Dataset entries:
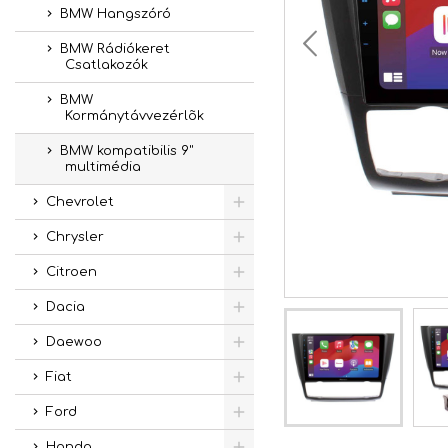
BMW Hangszóró
BMW Rádiókeret
Csatlakozók
BMW
Kormánytávvezérlõk
BMW kompatibilis 9"
multimédia
Chevrolet
Chrysler
Citroen
Dacia
Daewoo
Fiat
Ford
Honda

• Work item
Rewrite the text of the records above, swapping every "BMW" for "Audi" and leaving everything else unchanged. Omit the pictures from your answer.

• Result for this exercise
Audi Hangszóró
Audi Rádiókeret
Csatlakozók
Audi
Kormánytávvezérlõk
Audi kompatibilis 9"
multimédia
Chevrolet
Chrysler
Citroen
Dacia
Daewoo
Fiat
Ford
Honda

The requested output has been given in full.